[Excerpted records — start]

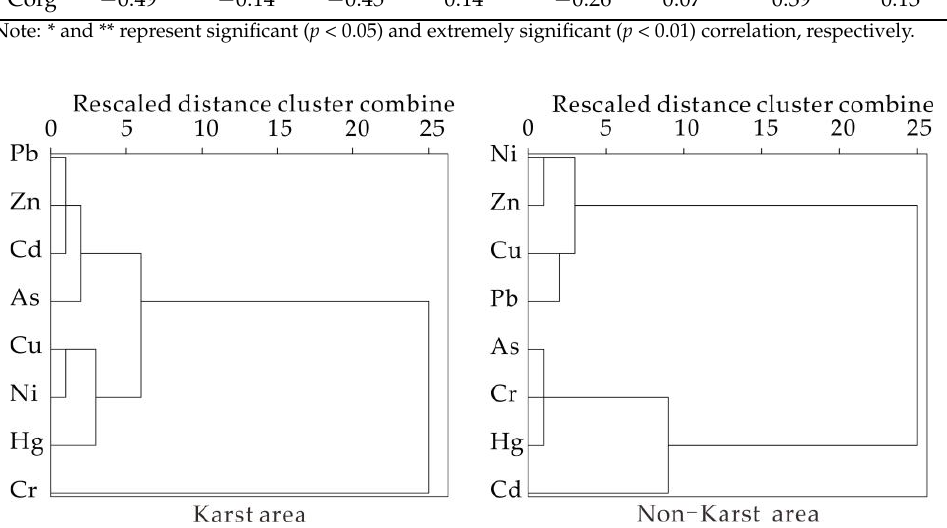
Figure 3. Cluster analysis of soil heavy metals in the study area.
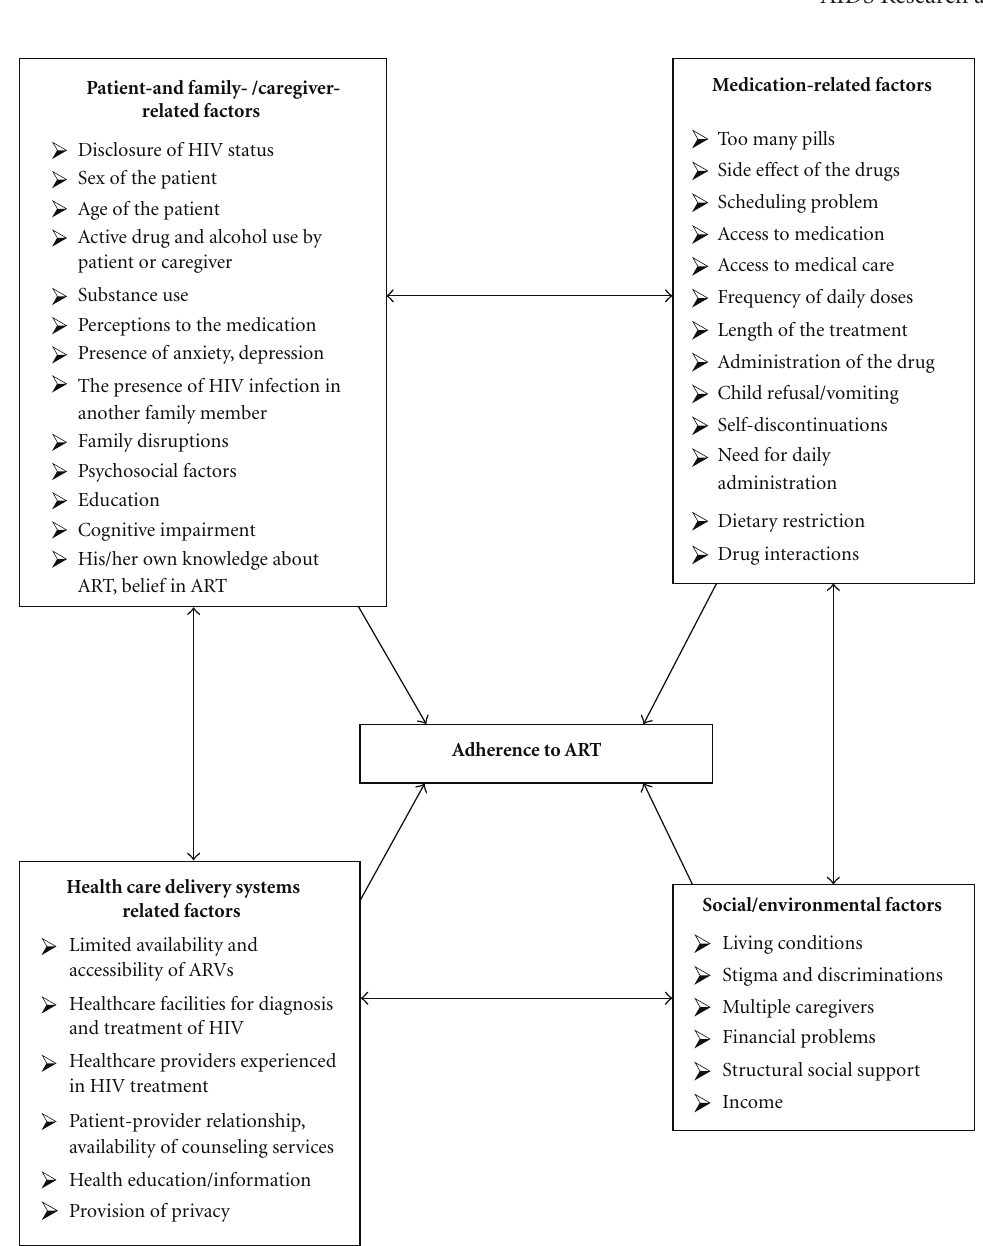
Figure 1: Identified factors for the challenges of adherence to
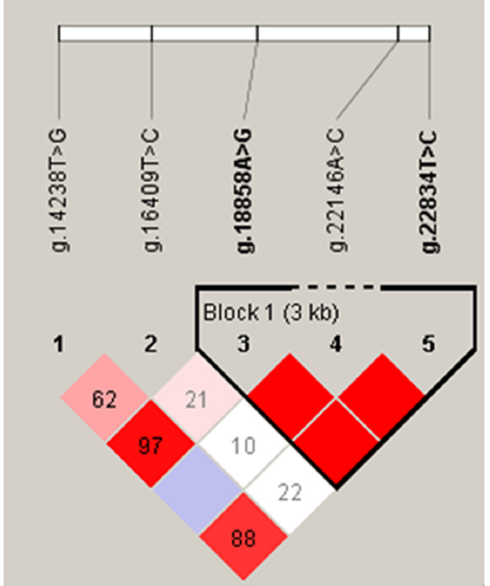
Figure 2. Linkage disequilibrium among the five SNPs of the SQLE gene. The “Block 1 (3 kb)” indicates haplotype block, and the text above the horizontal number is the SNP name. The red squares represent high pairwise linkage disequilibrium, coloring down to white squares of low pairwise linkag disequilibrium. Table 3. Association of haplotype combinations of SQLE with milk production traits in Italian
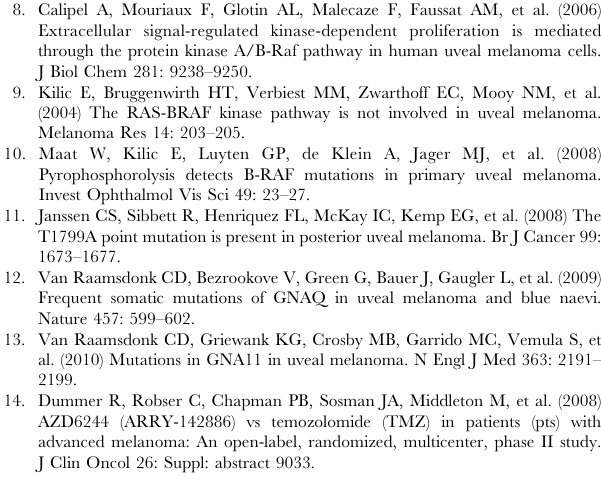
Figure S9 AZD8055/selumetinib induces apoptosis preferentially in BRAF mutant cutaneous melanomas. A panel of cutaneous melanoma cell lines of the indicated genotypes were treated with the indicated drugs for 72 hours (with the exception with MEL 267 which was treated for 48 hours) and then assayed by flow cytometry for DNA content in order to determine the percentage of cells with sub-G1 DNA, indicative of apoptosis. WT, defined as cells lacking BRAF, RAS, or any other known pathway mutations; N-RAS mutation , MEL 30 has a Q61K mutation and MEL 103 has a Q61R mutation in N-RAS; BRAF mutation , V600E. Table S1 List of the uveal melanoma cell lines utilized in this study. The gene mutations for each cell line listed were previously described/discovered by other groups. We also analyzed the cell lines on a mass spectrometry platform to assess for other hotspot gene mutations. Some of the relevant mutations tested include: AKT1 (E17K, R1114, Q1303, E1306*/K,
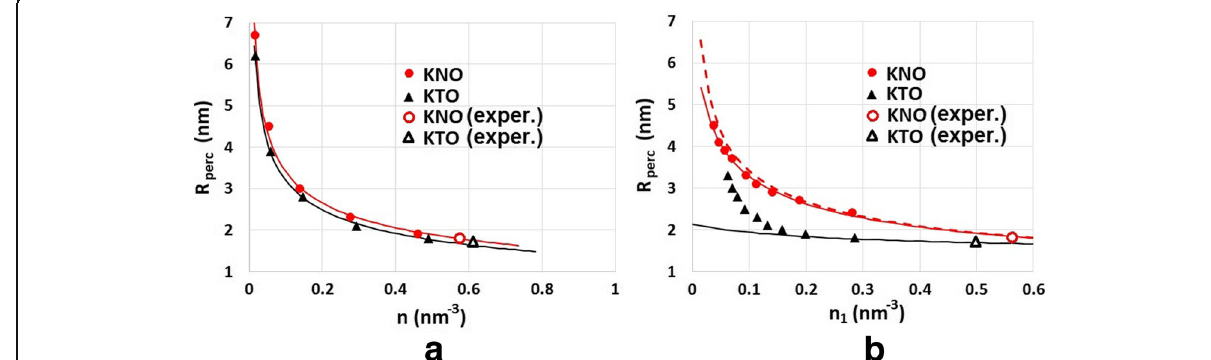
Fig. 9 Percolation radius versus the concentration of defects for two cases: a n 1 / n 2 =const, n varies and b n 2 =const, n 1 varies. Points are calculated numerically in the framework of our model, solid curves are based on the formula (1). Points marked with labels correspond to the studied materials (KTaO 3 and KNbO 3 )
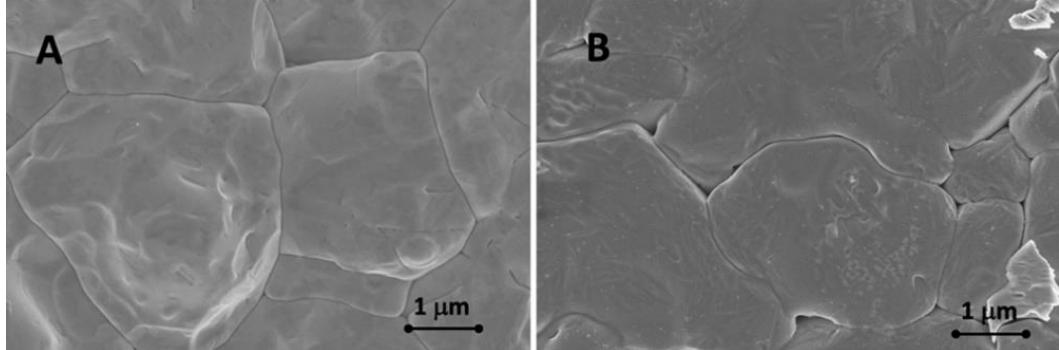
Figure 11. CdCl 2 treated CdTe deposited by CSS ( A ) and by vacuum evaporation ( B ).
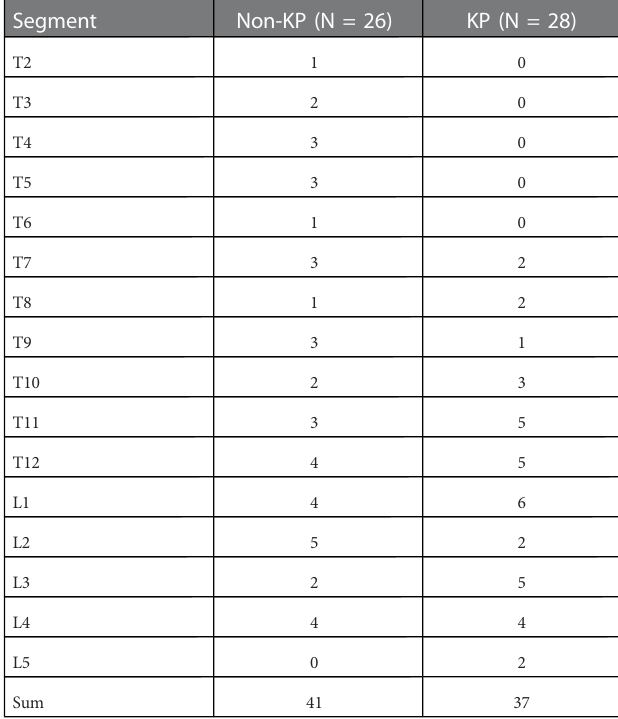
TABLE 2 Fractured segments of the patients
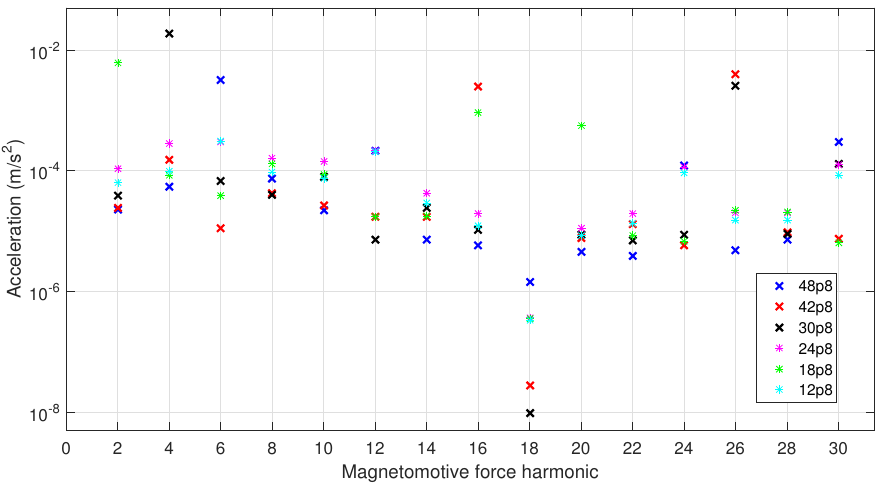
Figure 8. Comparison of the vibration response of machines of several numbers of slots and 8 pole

[Excerpted records — finish]

Work item: Pictures are to be left out while the lines from the beginning of the records through the line with "Figure 2. Linkage" are copied word for word.

Completed exercise:
Figure 3. Cluster analysis of soil heavy metals in the study area.
Figure 1: Identified factors for the challenges of adherence to
Figure 2. Linkage disequilibrium among the five SNPs of the SQLE gene. The “Block 1 (3 kb)” indicates haplotype block, and the text above the horizontal number is the SNP name. The red squares represent high pairwise linkage disequilibrium, coloring down to white squares of low pairwise linkag disequilibrium. Table 3. Association of haplotype combinations of SQLE with milk production traits in Italian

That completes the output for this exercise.